EPI-743 is a drug candidate in clinical development primarily focused on inherited mitochondrial diseases. EPI-743 is administered orally, passes into the brain, and works by regulating key enzymes involved in the synthesis and regulation of energy metabolism.
Through expanded access protocols and prospective clinical trials, EPI-743 has been dosed for more than a cumulative 130,000 patient dosing days (as of November, 2013), and has recorded a favorable human safety profile. Subjects with over 15 discrete diseases have been treated. 



Genetic Dysfunctions

The prevalence of mitochondrial disorders (excluding autism) is estimated to be about 1:8500


and yet it is estimated that 1 in 200 people have a defective gene linked to a mitochondrial disorder. 


This implies a multiple hit mechanism, like we saw with cancer in an earlier post.  It also shows the potential to be misled by genetic information.  Just because the defect is there does not mean it will actually cause anything to happen, further rare events may also be needed to trigger it.

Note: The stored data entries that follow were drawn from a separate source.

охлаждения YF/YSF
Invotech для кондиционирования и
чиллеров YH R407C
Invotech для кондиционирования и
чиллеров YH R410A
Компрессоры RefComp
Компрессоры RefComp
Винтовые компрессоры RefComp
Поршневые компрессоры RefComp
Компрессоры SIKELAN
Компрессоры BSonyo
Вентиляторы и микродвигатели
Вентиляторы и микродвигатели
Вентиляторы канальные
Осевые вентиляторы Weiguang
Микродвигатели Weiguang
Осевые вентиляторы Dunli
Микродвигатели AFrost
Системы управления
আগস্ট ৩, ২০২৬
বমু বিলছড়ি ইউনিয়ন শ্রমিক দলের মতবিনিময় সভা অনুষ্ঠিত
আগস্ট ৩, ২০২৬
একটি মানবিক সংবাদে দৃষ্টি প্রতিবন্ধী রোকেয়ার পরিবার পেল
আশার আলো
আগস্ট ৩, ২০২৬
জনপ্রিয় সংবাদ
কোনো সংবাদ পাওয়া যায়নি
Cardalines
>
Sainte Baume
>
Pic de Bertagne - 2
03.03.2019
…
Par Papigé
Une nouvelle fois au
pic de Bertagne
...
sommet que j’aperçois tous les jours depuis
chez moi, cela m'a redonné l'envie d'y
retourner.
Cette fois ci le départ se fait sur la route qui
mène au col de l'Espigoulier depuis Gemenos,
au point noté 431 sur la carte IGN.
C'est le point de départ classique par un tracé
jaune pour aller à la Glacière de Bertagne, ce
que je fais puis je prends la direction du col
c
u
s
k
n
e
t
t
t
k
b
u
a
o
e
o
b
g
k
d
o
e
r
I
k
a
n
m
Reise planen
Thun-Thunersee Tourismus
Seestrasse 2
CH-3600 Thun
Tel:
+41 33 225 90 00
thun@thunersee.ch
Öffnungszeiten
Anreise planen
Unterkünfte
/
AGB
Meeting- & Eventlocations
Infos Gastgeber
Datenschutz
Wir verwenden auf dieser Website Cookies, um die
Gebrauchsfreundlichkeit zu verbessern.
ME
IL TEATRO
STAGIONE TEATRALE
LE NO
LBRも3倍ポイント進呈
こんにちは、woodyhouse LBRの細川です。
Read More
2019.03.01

Alternatively, maybe there are far more people with a mitochondrial disease than the above studies suggest.  They are not including people with regressive autism, for one.  Something like 1 in 200 people have regressive autism.

  
What happened to Dr Richard Kelley?

If you have read the full paper by Dr Kelley you are probably wondering what else he has to say about autism.  He is an extremely rare mainstream clinician who actually does know about the subject.

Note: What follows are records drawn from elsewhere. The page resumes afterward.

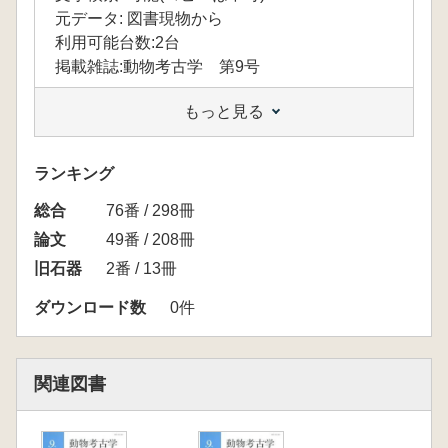
元データ: 図書現物から
利用可能台数:2台
掲載雑誌:動物考古学 第9号
もっと見る
ランキング
総合
76番 / 298冊
論文
49番 / 208冊
旧石器
2番 / 13冊
ダウンロード数
0件
関連図書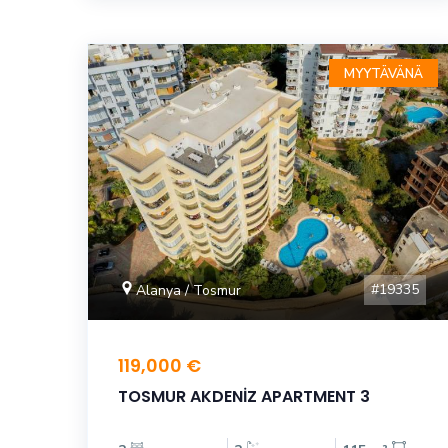
MYYTÄVÄNÄ
#19335
Alanya / Tosmur
119,000 €
TOSMUR AKDENİZ APARTMENT 3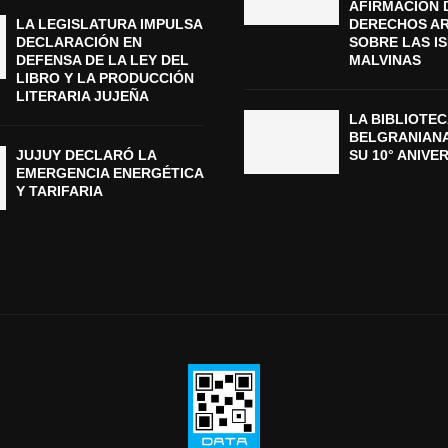
AFIRMACIÓN 
LA LEGISLATURA IMPULSA
DERECHOS A
DECLARACIÓN EN
SOBRE LAS I
DEFENSA DE LA LEY DEL
MALVINAS
LIBRO Y LA PRODUCCIÓN
LITERARIA JUJEÑA
LA BIBLIOTEC
BELGRANIAN
JUJUY DECLARÓ LA
SU 10° ANIVE
EMERGENCIA ENERGÉTICA
Y TARIFARIA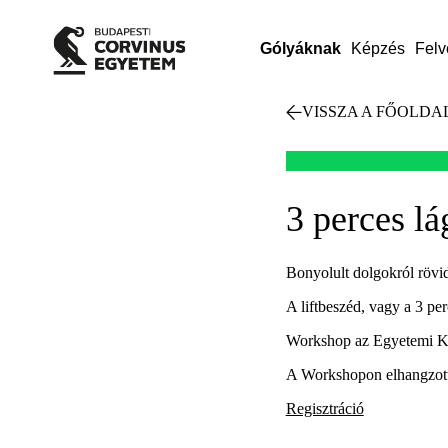
Gólyáknak
Képzés
Felv
VISSZA A FŐOLDA
3 perces l
Bonyolult dolgokról rövi
A liftbeszéd, vagy a 3 per
Workshop az Egyetemi Kö
A Workshopon elhangzott
Regisztráció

You might also be wondering how come such a doctor can write about vaccination triggering mitochondrial disease and then autism, albeit in rare cases.

Perhaps this is why he does not write further about autism?

Dr.Kelley's research has focused on the elucidation of the biochemical basis of genetic disorders. Through the application of various techniques of biochemical analysis but especially mass spectrometry, Dr. Kelley has discovered the biochemical cause, and thereby the genetic etiology, of more than a dozen different diseases.

People do write about autism and mitochondrial disease, but some of these researchers are from the fringe and are not taken very seriously by the mainstream.